== JOB 1 ==
Copy the text lines of every page in the collected data below word for word, and leave the pictures out of your copy.

== EXCERPTED TEXT ==
---------------

Problem 1. Dice Rolls If you roll a pair of fair dice, what is the probability of..

d1 <- c(1,2,3,4,5,6)
d2 <- c(1,2,3,4,5,6)
p <- 6*6 # p represent the total number of all possible combinations

# (a) getting a sum of 1?
# There are 0 ways we can get a sum of 1 from two dice
p1 <- 0/p 
paste("Probability of getting a sum of 1 is", p1)
## [1] "Probability of getting a sum of 1 is 0"
# (b) getting a sum of 5?
# There are 4 possible ways of getting a sum of 5: (1,4), (4,1), (2,3), (3,2)
p5 <- round(4/p, 2)
paste("Probability of getting a sum of 5 is", p5)
## [1] "Probability of getting a sum of 5 is 0.11"
# (c) getting a sum of 12?
# There is 1 possible way of getting a sum of 12: (6,6)
p12 <- round(1/p, 2)
paste("Probability of getting a sum of 5 is", p12)
## [1] "Probability of getting a sum of 5 is 0.03"

Problem 2. School absence Data collected at elementary schools in DeKalb County, GA suggest that each year roughly 25% of students miss exactly one day of school, 15% miss 2 days, and 28% miss 3 or more days due to sickness.

d1 <- .25 # d1 represents probability of students missing exactly 1 day
d2 <- .15 # d2 represents probability of students missing exactly 2 days
d3 <- .28 # d3 represents probability of students missing 3 days or more

#(a) What is the probability that a student chosen at random doesn't miss any days of school due to sickness this year?
# since d1, d2, d3 exhausted all possibilities that students miss any school days, the remaining outcome is 1 minus (d1+d2+d3)
d0 <- 1-(d1+d2+d3) # d0 represent probability of missing zero days
paste("Probability that a student chosen at random doesn't miss any days is", d0)
## [1] "Probability that a student chosen at random doesn't miss any days is 0.32"
# (b) What is the probability that a student chosen at random misses no more than one day?
# no more than one day meaning 0 or 1 day in this case
paste("Probability that a student chosen at random misses no more than one day is", d0+d1)
## [1] "Probability that a student chosen at random misses no more than one day is 0.57"
# (c) What is the probability that a student chosen at random misses at least one day?
# at least one day meaning 1, 2, 3 or more days in this case
paste("Probability that a student chosen at random misses at least one day is", d1+d2+d3)
## [1] "Probability that a student chosen at random misses at least one day is 0.68"
# (d) If a parent has two kid, what is the probability that neither kid will miss any school?
# probability of kid1 doesn't miss school is d0, probability of kid2 doesn't miss school is also d0, probability of neither kid miss school is the product of the two probabilities
paste("Probability that neither kid will miss any school is", d0*d0)
## [1] "Probability that neither kid will miss any school is 0.1024"
# (e) If a parent has two kids, what is the probability that both kids will miss some school, i.e. at least one day?
miss <- 1-d0 # miss represents the probability of missing at least one day
# probability of both kids miss at least one day is the product of miss times miss
paste("Probability that both kids will miss some school is", miss*miss)

---------------

Collected data
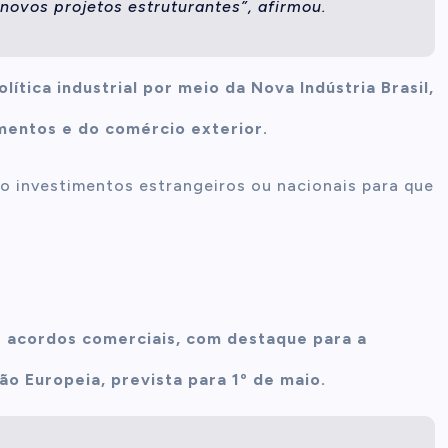
vos projetos estruturantes”, afirmou.
lítica industrial por meio da Nova Indústria Brasil,
mentos e do comércio exterior.
ndo investimentos estrangeiros ou nacionais para que
r acordos comerciais, com destaque para a
o Europeia, prevista para 1º de maio.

---------------

== JOB 2 ==
Answer these questions from the dice and school absence exercise above, one per line:
(a) How many ways of rolling a sum of 5 with two dice does the exercise list?
(b) In which county were the school absence data collected?
(c) What probability does the exercise give that neither of a parent's two kids will miss any school?

== TASK OUTPUT 1 ==
vos projetos estruturantes”, afirmou.
lítica industrial por meio da Nova Indústria Brasil,
mentos e do comércio exterior.
ndo investimentos estrangeiros ou nacionais para que
r acordos comerciais, com destaque para a
o Europeia, prevista para 1º de maio.

== TASK OUTPUT 2 ==
(a) 4
(b) DeKalb County, GA
(c) 0.1024